Residuals v.s errors

#1
What is the difference between a residual and an error?

Is it wrong to say an error is the difference between the data points and a fitted line while a residual is the difference between data points and the sample mean.Please help!!
 
Last edited:

bryangoodrich

Probably A Mammal
#2
The error is a theoretical entity from the true model, like the alpha and beta coefficients.

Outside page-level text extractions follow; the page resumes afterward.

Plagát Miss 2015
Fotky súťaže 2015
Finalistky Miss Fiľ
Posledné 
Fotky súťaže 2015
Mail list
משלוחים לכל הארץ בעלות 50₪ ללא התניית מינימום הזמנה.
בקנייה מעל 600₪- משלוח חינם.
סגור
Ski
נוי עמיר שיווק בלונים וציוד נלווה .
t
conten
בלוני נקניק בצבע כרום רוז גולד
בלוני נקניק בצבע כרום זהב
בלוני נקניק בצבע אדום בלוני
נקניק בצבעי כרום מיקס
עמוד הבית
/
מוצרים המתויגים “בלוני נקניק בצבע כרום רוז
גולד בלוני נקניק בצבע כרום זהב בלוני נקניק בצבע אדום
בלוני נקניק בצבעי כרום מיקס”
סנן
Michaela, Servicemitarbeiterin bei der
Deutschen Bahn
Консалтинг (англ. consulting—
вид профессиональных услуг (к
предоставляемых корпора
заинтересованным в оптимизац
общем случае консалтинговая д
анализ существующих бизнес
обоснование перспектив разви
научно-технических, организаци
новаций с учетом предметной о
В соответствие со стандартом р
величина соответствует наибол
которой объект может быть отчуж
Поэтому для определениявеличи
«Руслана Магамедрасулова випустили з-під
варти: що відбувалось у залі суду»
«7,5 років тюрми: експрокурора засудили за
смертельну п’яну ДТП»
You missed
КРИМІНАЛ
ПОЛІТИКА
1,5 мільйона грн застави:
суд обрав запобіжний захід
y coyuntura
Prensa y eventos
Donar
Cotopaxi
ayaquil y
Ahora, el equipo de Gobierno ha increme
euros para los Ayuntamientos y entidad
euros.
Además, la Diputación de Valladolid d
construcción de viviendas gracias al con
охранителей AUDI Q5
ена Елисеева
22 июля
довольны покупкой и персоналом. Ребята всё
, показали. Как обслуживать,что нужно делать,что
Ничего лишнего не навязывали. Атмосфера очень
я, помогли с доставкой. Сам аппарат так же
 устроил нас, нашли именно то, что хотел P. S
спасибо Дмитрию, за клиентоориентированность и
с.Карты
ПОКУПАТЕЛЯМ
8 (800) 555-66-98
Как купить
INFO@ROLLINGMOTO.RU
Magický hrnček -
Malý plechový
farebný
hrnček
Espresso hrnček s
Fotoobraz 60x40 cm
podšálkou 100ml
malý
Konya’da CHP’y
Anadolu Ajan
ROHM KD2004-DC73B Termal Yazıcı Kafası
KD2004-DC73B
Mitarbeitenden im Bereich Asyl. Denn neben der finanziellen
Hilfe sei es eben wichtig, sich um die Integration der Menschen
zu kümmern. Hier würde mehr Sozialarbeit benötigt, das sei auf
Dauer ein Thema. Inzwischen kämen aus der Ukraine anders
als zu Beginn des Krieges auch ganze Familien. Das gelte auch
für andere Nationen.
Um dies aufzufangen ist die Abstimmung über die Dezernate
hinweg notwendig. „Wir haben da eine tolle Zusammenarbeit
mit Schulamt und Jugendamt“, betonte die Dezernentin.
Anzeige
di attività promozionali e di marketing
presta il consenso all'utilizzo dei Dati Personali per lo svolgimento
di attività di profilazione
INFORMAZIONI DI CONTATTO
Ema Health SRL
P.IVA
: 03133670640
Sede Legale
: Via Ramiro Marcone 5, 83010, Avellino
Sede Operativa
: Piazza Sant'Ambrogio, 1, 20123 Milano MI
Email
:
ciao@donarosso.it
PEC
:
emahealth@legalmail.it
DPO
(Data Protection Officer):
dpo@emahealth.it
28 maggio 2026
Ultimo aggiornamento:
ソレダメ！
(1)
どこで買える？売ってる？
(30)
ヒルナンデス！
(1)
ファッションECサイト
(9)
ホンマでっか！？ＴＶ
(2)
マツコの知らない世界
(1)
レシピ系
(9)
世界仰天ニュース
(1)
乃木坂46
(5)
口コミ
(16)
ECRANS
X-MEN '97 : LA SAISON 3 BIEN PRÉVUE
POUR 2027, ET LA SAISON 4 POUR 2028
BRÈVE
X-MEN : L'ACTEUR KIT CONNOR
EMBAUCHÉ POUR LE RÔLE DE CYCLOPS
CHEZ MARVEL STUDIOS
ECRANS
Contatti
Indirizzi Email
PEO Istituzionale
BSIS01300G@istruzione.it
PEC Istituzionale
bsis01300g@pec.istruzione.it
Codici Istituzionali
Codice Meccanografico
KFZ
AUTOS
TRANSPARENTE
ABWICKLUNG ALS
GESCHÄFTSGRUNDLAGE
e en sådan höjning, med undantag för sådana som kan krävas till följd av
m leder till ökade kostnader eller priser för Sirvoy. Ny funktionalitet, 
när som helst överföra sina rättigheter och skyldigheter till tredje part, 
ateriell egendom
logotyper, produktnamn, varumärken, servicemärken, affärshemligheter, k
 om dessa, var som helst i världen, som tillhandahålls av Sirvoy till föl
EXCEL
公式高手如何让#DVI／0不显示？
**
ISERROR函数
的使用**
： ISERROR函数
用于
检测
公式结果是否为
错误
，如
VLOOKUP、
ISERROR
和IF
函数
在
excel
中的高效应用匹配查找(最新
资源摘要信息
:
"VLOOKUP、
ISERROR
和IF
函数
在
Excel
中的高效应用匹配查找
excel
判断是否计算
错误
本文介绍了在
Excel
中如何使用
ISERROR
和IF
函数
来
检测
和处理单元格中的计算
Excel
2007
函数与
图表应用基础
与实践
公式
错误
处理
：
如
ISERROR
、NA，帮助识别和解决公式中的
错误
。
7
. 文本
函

\(Y = \alpha + \beta X + \epsilon\)

When you do a regression you are estimating these parameters with a model

\(\hat{Y} = a + bX\)

where a and b are estimates of alpha and beta, respectively. The residual (e) is the difference between the data point and the fitted line: \(e = Y - a + bX\). You will never have the error just like you'll never have the true coefficients. You have estimates, and the residual estimates the error: the variation in the relationship of Y ~ X that is not accounted for in that model. Therefore, your question is analogous to asking "what is the difference between the estimate and the true coefficient?" They are related, but they are not the same entity at all.
 
Last edited:
#3
I am somehow puzzled by the approach you used to explain the link between the residual (estimator) and the error (target parameter).
You defined an estimator instead of the target parameter. In most cases we usually define the target parameter and then link the two by saying the expected value of the estimator is equal to the target parameter.
 

bryangoodrich

Probably A Mammal
#4
Okay. I adjusted the equation above.

The true model is that Y is related to X stochastically (i.e., with some statistical error term). The OLS model is the expected value of this: \(E[Y] = \alpha + \beta X\). The error term disappears because its expectation is assumed to be 0. We estimate the alphas and betas with a and b. This fit of the model for each value of Y gives us the corresponding fitted values \(\hat{Y}\). The error terms are just \(e = Y - \hat{Y}\). The error term value \(\epsilon = Y - E[Y]\) is the vertical deviation of Y from the true regression line (the mean of Y), and is unknown. The residual is the vertical deviation of Y from the fitted (estimated) regression line. So both involve the deviation of Y from some line. The difference is that the error is a deviation of our known data from some line we can't see--the expectation of that stochastic relationship. The residual is a product of our estimation of that line.